We should heed what the Apostle Paul, a Jewish Christian from the Middle East and a Roman Citizen wrote in his letter to Christians in Galatia in what is now Turkey: ”There is neither Jew nor Gentile, neither slave nor free, nor is there male and female, for you are all one in Christ Jesus.” The Christian faith provides an explanation of human life that unifies people, beyond the mere acceptance of their diversity which is currently being elevated and leads to division.

We should also note the argument that it is the role of the church, not governments, to advocate for religious freedom. And in doing so, the church is to face the reality that it will suffer for righteousness.

It could be claimed that to find true reporting of issues of religious freedom we need to turn to the websites of ‘campaigning’ organisations and social media. These of course lack the normal controls applied to the public prints. But if the public prints do not serve the public interest in this area, then truth must out.

There are good examples where freedom of religion has been addressed well in Comment Pages. A Times commentator, a former Muslim, noted that “Freedom of conscience and speech is perhaps the greatest benefit of Western civilisation. It does not come naturally to man. It is the product of centuries of debate within Jewish and Christian communities. These debates advanced science and reason, diminished cruelty, suppressed superstitions, and built institutions to order and protect life, while guaranteeing freedom to as many people as possible.”

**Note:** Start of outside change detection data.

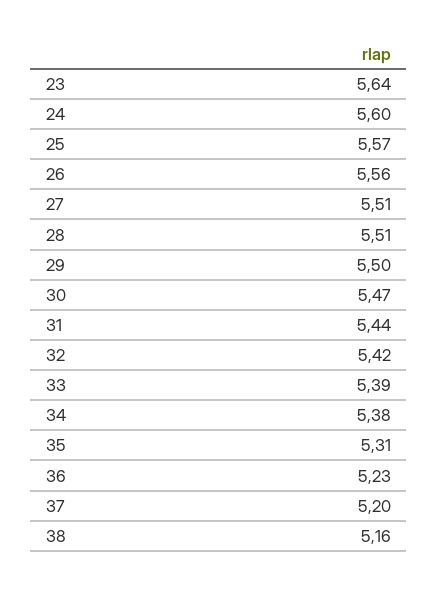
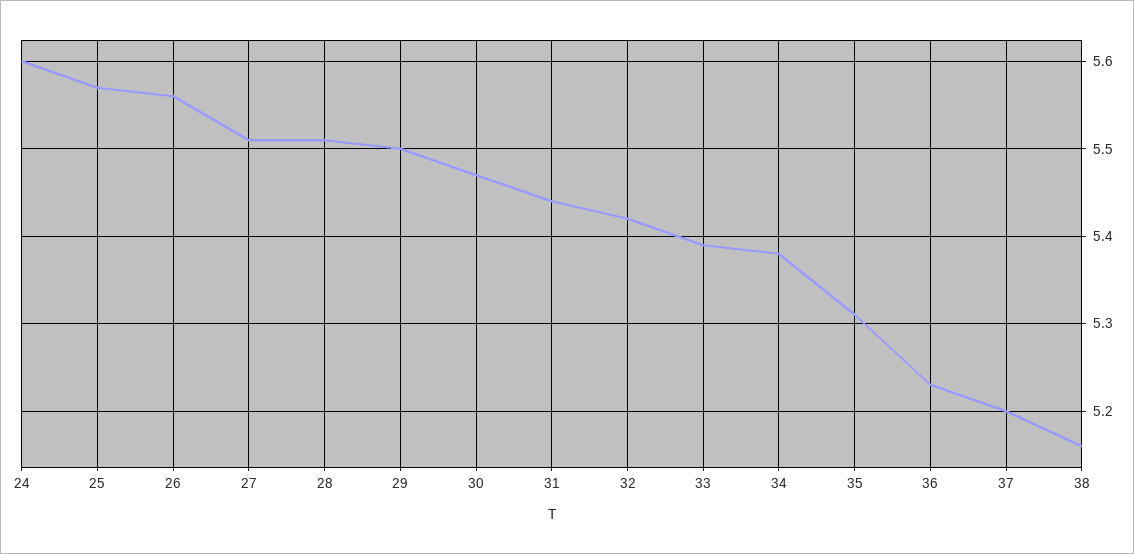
  {
-   "23": 5.64,
    "24": 5.6,
    "25": 5.57,
    "26": 5.56,
    "27": 5.51,
    "28": 5.51,
    "29": 5.5,
    "30": 5.47,
    "31": 5.44,
    "32": 5.42,
    "33": 5.39,
    "34": 5.38,
    "35": 5.31,
    "36": 5.23,
    "37": 5.2,
    "38": 5.16
  }

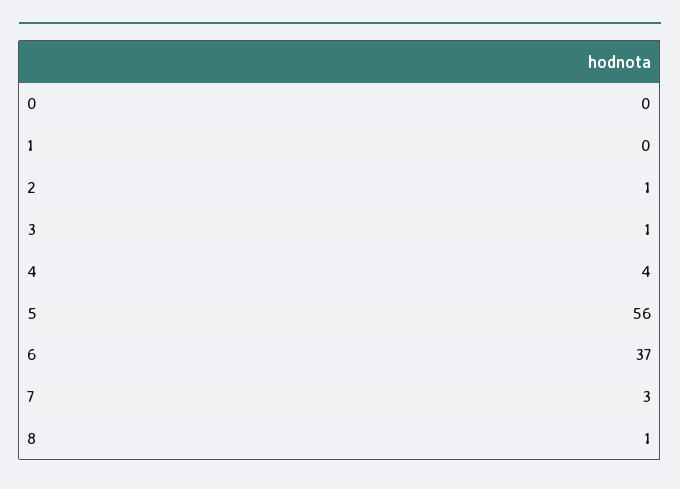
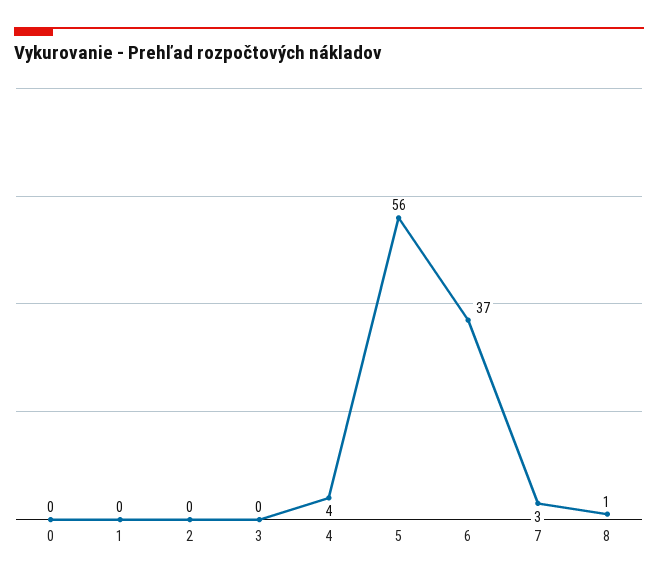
  {
    "0": 0,
    "1": 0,
-   "2": 1,
+   "2": 0,
-   "3": 1,
+   "3": 0,
    "4": 4,
    "5": 56,
    "6": 37,
    "7": 3,
    "8": 1
  }

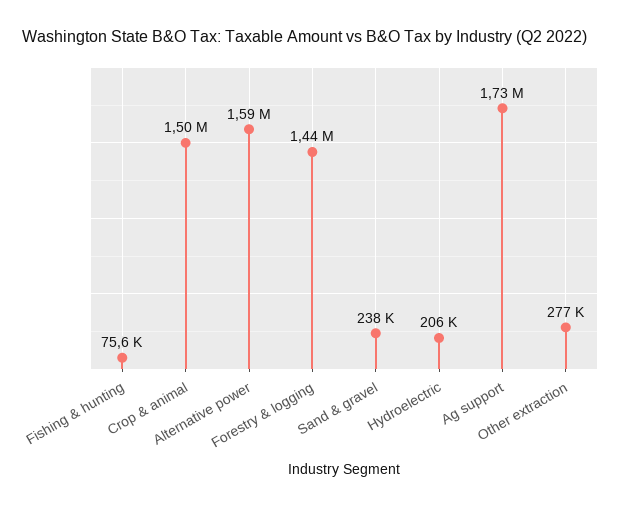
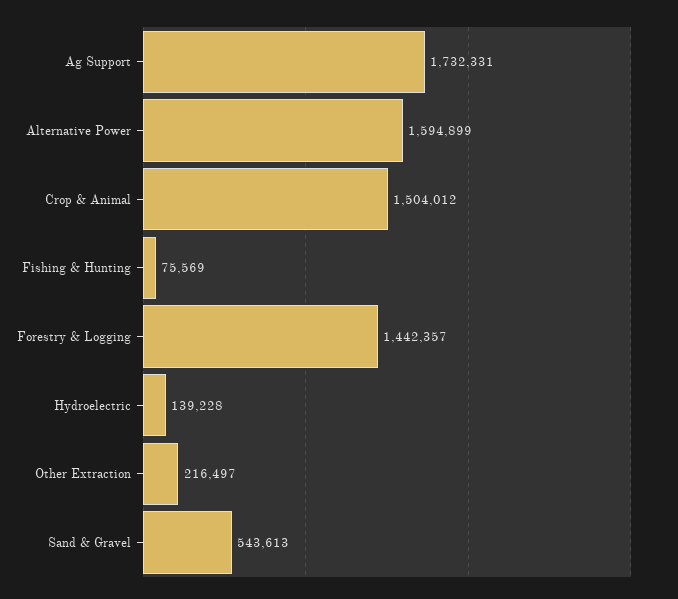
  {
    "Fishing & hunting": 75569,
    "Crop & animal": 1504012,
    "Alternative power": 1594899,
    "Forestry & logging": 1442357,
-   "Sand & gravel": 238000,
+   "Sand & gravel": 543613,
-   "Hydroelectric": 206000,
+   "Hydroelectric": 139228,
    "Ag support": 1732331,
-   "Other extraction": 277000
+   "Other extraction": 216497
  }

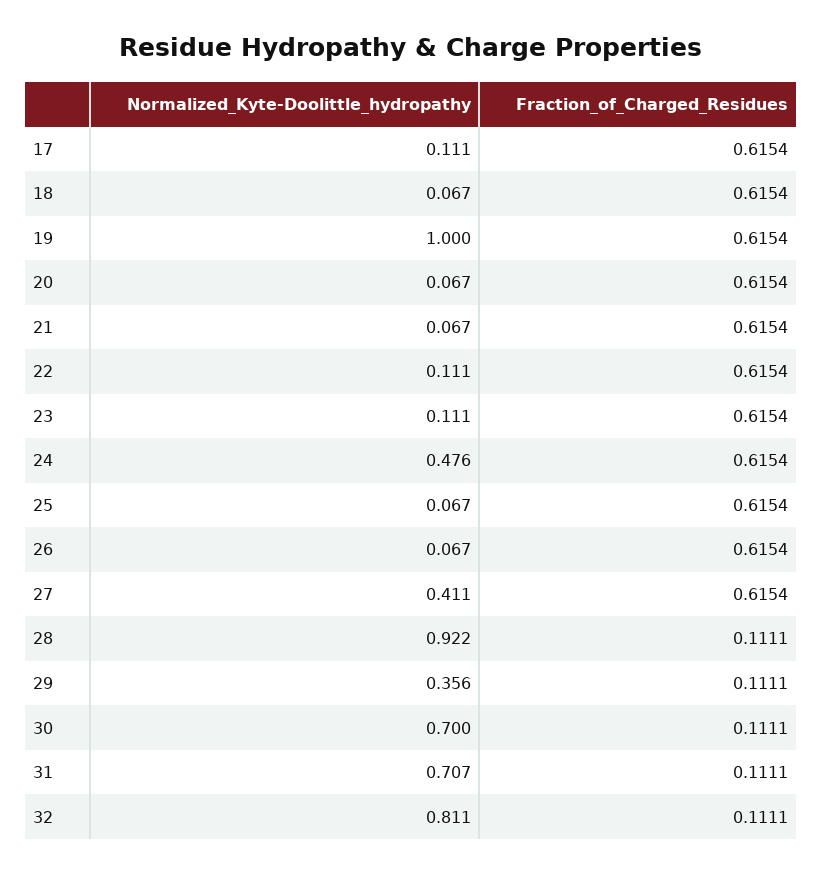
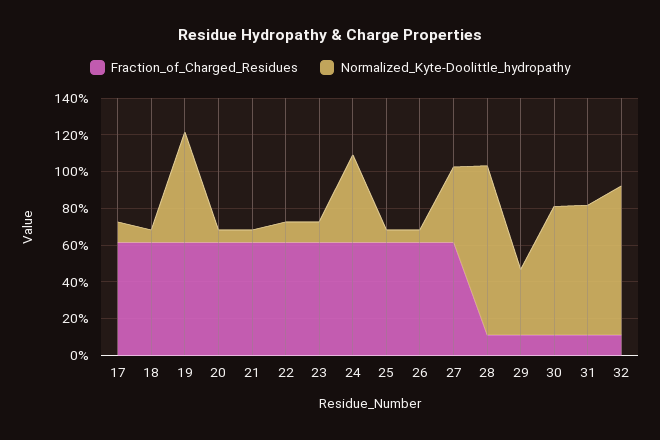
  {
    "Normalized_Kyte-Doolittle_hydropathy": {
      "17": 0.111,
      "18": 0.067,
-     "19": 1,
+     "19": 0.6,
      "20": 0.067,
      "21": 0.067,
      "22": 0.111,
      "23": 0.111,
      "24": 0.476,
      "25": 0.067,
      "26": 0.067,
      "27": 0.411,
      "28": 0.922,
      "29": 0.356,
      "30": 0.7,
      "31": 0.707,
      "32": 0.811
    },
    "Fraction_of_Charged_Residues": {
      "17": 0.6154,
      "18": 0.6154,
      "19": 0.6154,
      "20": 0.6154,
      "21": 0.6154,
      "22": 0.6154,
      "23": 0.6154,
      "24": 0.6154,
      "25": 0.6154,
      "26": 0.6154,
      "27": 0.6154,
      "28": 0.1111,
      "29": 0.1111,
      "30": 0.1111,
      "31": 0.1111,
      "32": 0.1111
    }
  }

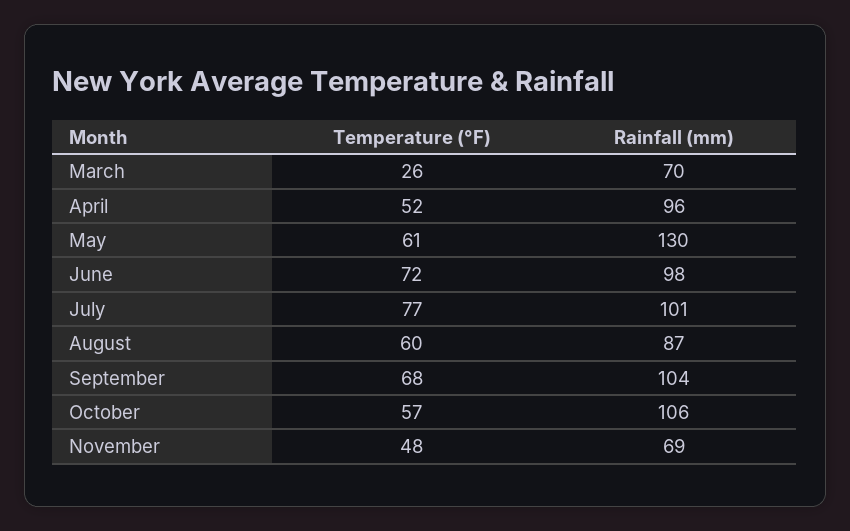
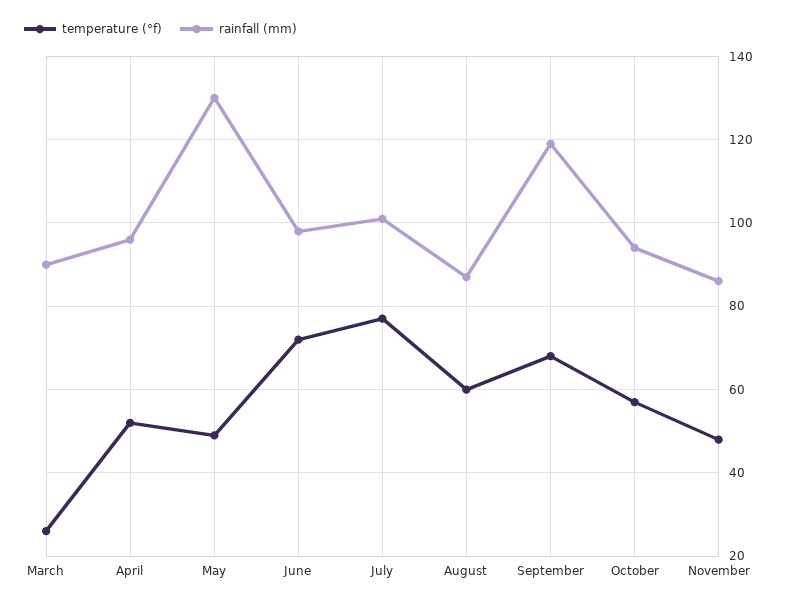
  {
    "Temperature (°F)": {
      "March": 26,
      "April": 52,
-     "May": 61,
+     "May": 50,
      "June": 72,
      "July": 77,
      "August": 60,
      "September": 68,
      "October": 57,
      "November": 48
    },
    "Rainfall (mm)": {
-     "March": 70,
+     "March": 90,
      "April": 96,
      "May": 130,
      "June": 98,
      "July": 101,
      "August": 87,
-     "September": 104,
+     "September": 120,
-     "October": 106,
+     "October": 95,
-     "November": 69
+     "November": 85
    }
  }

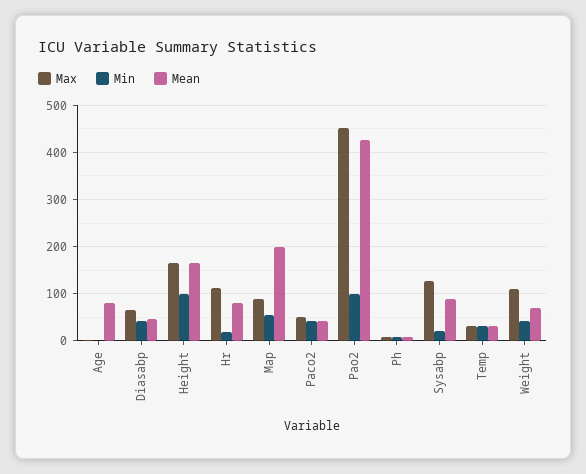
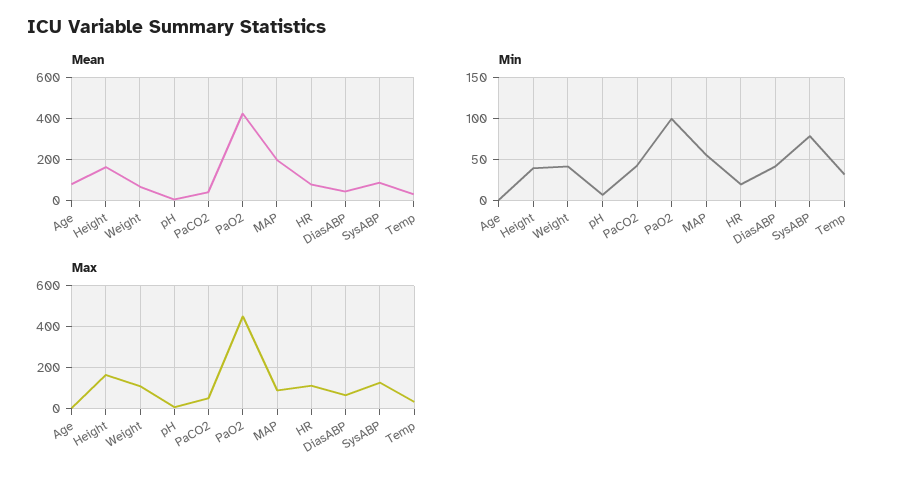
  {
    "Max": {
      "Age": 0,
      "Diasabp": 60,
      "Height": 160,
      "Hr": 120,
      "Map": 80,
      "Paco2": 60,
      "Pao2": 460,
      "Ph": 0,
      "Sysabp": 120,
      "Temp": 40,
      "Weight": 120
    },
    "Min": {
      "Age": 0,
      "Diasabp": 40,
-     "Height": 100,
+     "Height": 40,
      "Hr": 20,
      "Map": 60,
      "Paco2": 40,
      "Pao2": 100,
      "Ph": 10,
-     "Sysabp": 20,
+     "Sysabp": 80,
      "Temp": 30,
      "Weight": 40
    },
    "Mean": {
      "Age": 80,
      "Diasabp": 40,
      "Height": 160,
      "Hr": 80,
      "Map": 200,
      "Paco2": 40,
      "Pao2": 420,
      "Ph": 0,
      "Sysabp": 80,
      "Temp": 40,
      "Weight": 60
    }
  }

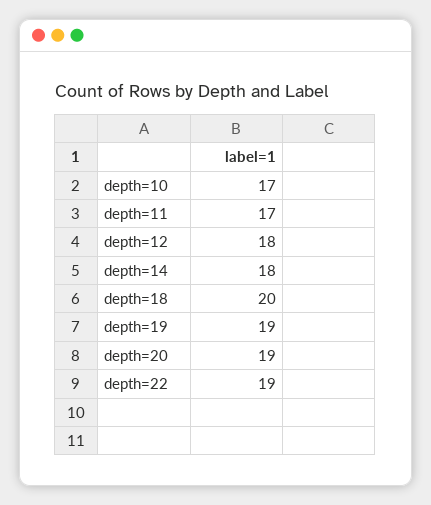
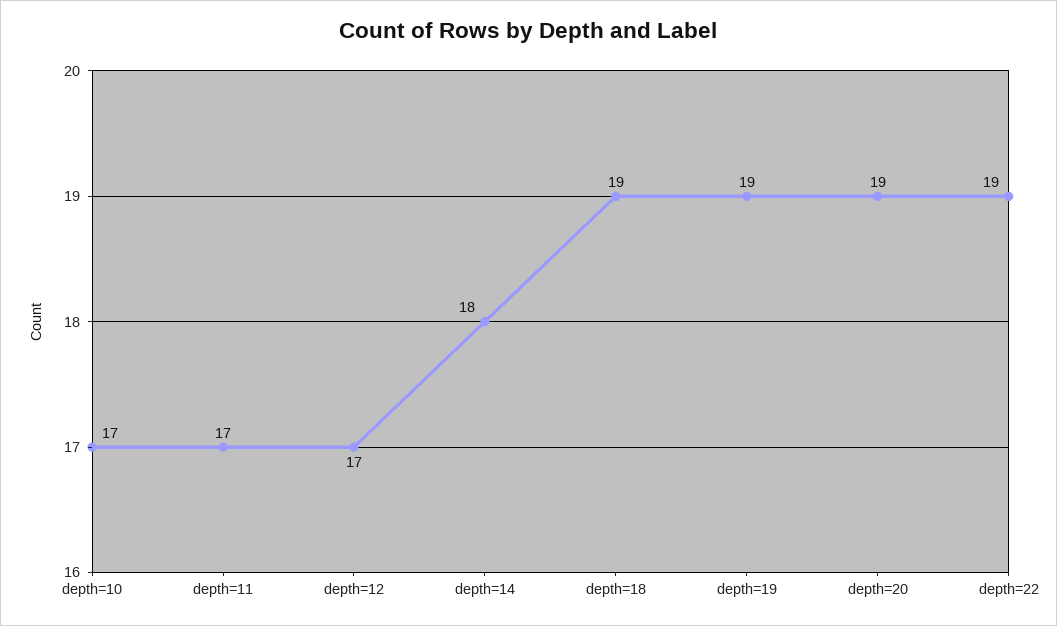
  {
    "depth=10": 17,
    "depth=11": 17,
-   "depth=12": 18,
+   "depth=12": 17,
    "depth=14": 18,
-   "depth=18": 20,
+   "depth=18": 19,
    "depth=19": 19,
    "depth=20": 19,
    "depth=22": 19
  }

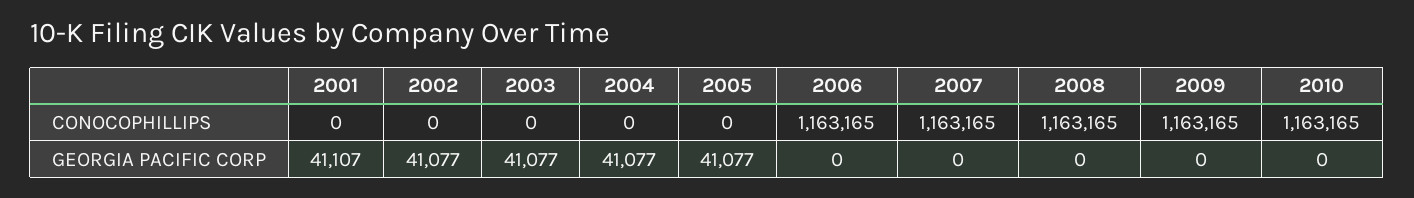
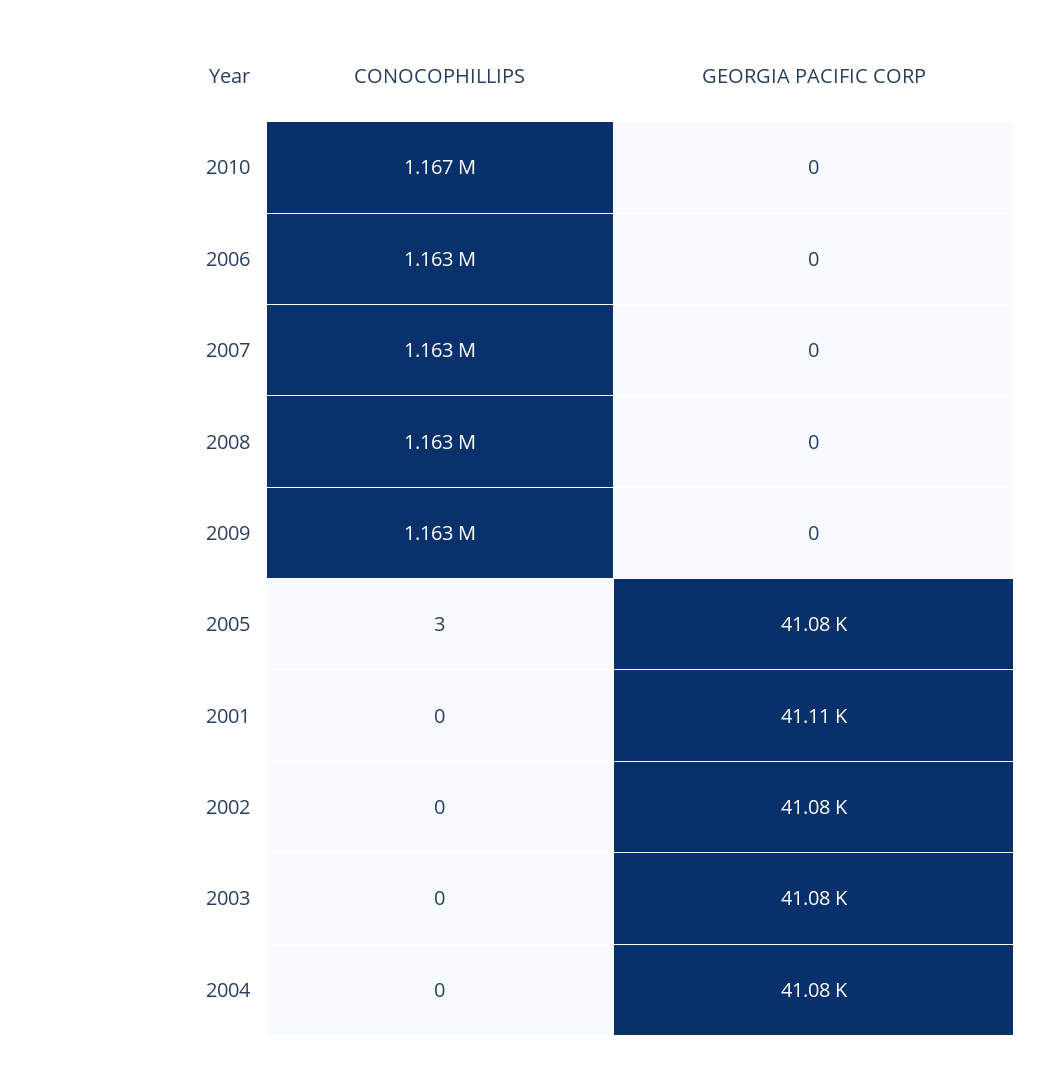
  {
    "2001": {
      "CONOCOPHILLIPS": 0,
      "GEORGIA PACIFIC CORP": 41107
    },
    "2002": {
      "CONOCOPHILLIPS": 0,
      "GEORGIA PACIFIC CORP": 41077
    },
    "2003": {
      "CONOCOPHILLIPS": 0,
      "GEORGIA PACIFIC CORP": 41077
    },
    "2004": {
      "CONOCOPHILLIPS": 0,
      "GEORGIA PACIFIC CORP": 41077
    },
    "2005": {
-     "CONOCOPHILLIPS": 0,
+     "CONOCOPHILLIPS": 3,
      "GEORGIA PACIFIC CORP": 41077
    },
    "2006": {
      "CONOCOPHILLIPS": 1163165,
      "GEORGIA PACIFIC CORP": 0
    },
    "2007": {
      "CONOCOPHILLIPS": 1163165,
      "GEORGIA PACIFIC CORP": 0
    },
    "2008": {
      "CONOCOPHILLIPS": 1163165,
      "GEORGIA PACIFIC CORP": 0
    },
    "2009": {
      "CONOCOPHILLIPS": 1163165,
      "GEORGIA PACIFIC CORP": 0
    },
    "2010": {
-     "CONOCOPHILLIPS": 1163165,
+     "CONOCOPHILLIPS": 1167000,
      "GEORGIA PACIFIC CORP": 0
    }
  }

To close, why does the western media and public ignore religious freedom? Their elites have rejected Christianity in the public space because it goes against autonomous individualism and the untrammelled construction of personal identity, and because governments do not want to criticise those with whom they have significant trading arrangements.

What should we do?:
• Foster community and team playing over individualism.
• Teach people that disagreement is not hate speech.
• See respect for truth as an important component of public life.
• Education should teach people to engage with and evaluate different understandings of the world, particularly those with which you may not agree.
• We need to counter ‘cancel-culture’.
• Every local church leader to actively engage with their local newspaper and local radio station.
• Church leaders and Christian organisations need to cultivate relations with local, regional and national press.
• And we need to set out the implications and application of religious truth to all areas of life, public and private.